« Oui, c’est une renaissance » : Fiona Ferro s’ouvre les portes du tableau principal de Roland-Garros


Il porte chance le court numéro 14. 24 heures après Lucas Pouille qui cette fois était en tribune pour encourager sa copine, Fiona Ferro s’est extirpée des trois tours de qualification pour se faire une place dans le tableau final de Roland-Garros. « C’est comme une renaissance » savoure la blonde de 26 ans. Le mot n’est pas trop fort. Il y a un an, en février 2022, Fiona Ferro a porté plainte contre son ancien entraîneur Pierre Bouteyre pour agression sexuelle et viol alors qu’elle avait entre 15 et 18 ans. L’entraîneur est mis en examen en août 2022.

« Je suis passée par énormément d’émotions ces derniers mois, pas toutes hyperpositives, confie la joueuse. Si on m’avait dit il y a quelques mois que j’allais me retrouver là, qualifiée pour le tableau final de Roland, j’aurais dit oui tout de suite. Partager ce moment avec ma famille, mes amis qui savent par quoi je suis passée, à deux pas de chez moi puisque j’habite juste à côté du stade, c’est fort, très fort en émotions. »

Le public, qui a encore rempli ce fameux court 14 où brillent les Françaises depuis le début de la semaine, l’a compris. Ferro a été encouragée, soutenue, aimée durant ces derniers matches et pas seulement pour son tennis. « Depuis quelques mois, raconte-t-elle sans évoquer l’affaire, j’essaie de relativiser les choses. Il y a plus grave dans la vie que perdre un point, un revers ou un coup droit sur un court. Je le sais. Même si je peux être dure envers moi-même, je me dis que ce n’est que du tennis. »

Cette histoire l’a détruite, forcément. Espoir du tennis tricolore, elle est montée jusqu’à la 39e place du classement WTA en 2020 s’offrant au passage, un 8e de finale à Roland-Garros la même année. Et puis son ancien entraîneur a tout cassé, sa vie et son tennis. Fiona Ferro est aujourd’hui classée à la 411e place mondiale, loin des standards d’une joueuse qui peut vivre de son sport. « C’est simple, dit-elle ce vendredi dans un sourire, depuis le début de l’année, jouer des tournois m’a coûté plus cher que cela m’a rapporté. J’ai été dans le rouge tout le temps. On peut rester à la 400e place mondiale mais pas trop longtemps… » Cette semaine, elle a aussi gagné au loto. Sa qualification dans le grand tableau lui assure une prime minimale de 69 000€ si elle se fait sortir au premier tour.

Pour finir sa semaine, Ferro a sorti l’Australienne Jaimee Fourlis 3/6, 6/2, 4/6. « Fourlis ne m’a rien donné, glisse Ferro.

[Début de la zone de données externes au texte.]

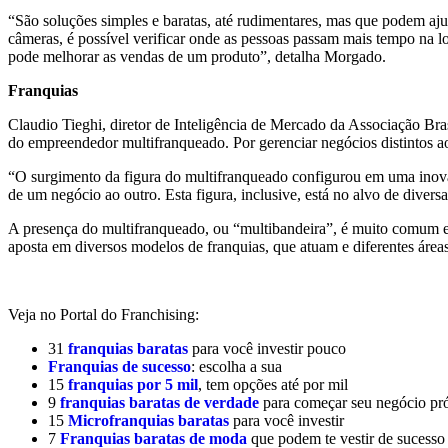
“São soluções simples e baratas, até rudimentares, mas que podem aj
câmeras, é possível verificar onde as pessoas passam mais tempo na 
pode melhorar as vendas de um produto”, detalha Morgado.
Franquias
Claudio Tieghi, diretor de Inteligência de Mercado da Associação Bra
do empreendedor multifranqueado. Por gerenciar negócios distintos a
“O surgimento da figura do multifranqueado configurou em uma inovaçã
de um negócio ao outro. Esta figura, inclusive, está no alvo de divers
A presença do multifranqueado, ou “multibandeira”, é muito comum e
aposta em diversos modelos de franquias, que atuam e diferentes áreas
Veja no Portal do Franchising:
31
franquias baratas
para você investir pouco
Franquias de sucesso
: escolha a sua
15
franquias por 5 mil
, tem opções até por mil
9
franquias baratas
de verdade
para começar seu negócio pr
15
Microfranquias baratas
para você investir
7
Franquias baratas de moda
que podem te vestir de sucesso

Moi j’étais tendue et j’ai perdu le fil du match au deuxième set avant de me remettre dedans dans le troisième. Je suis super heureuse. »

L’histoire a été tragique et douloureuse. Elle devient belle. Fiona Ferro est de retour dans le circuit même si tout n’est pas encore revenu : « Sur certains passages, j’ai l’impression que j’ai le même niveau que lorsque je jouais dans le Top 50. Mais à cette époque, j’étais plus stable, j’avais moins d’écart de niveau dans un même match. Si je veux, et je le veux, revenir le plus haut possible, je dois travailler ça ».

La page de l’agression sexuelle dont elle a été victime durant de trop longues années n’est pas fermée. Elle ne se fermera jamais et la cicatrice sera toujours là, douloureuse. Mais grâce à cette victoire sous un chaud soleil et devant les siens, Fiona Ferro peut commencer une autre vie. « C’était important de prouver à moi et aux autres que j’étais capable de rejouer au tennis à ce niveau là. Oui, pour moi c’est une renaissance. »

Fiona Ferro est la première Française à sortir par le haut du tournoi de qualification de Roland-Garros depuis 17 ans. La dernière fois, c’était en 2006 et les deux tricolores s’appelaient Virginie Pichet et Aravane Rezaï.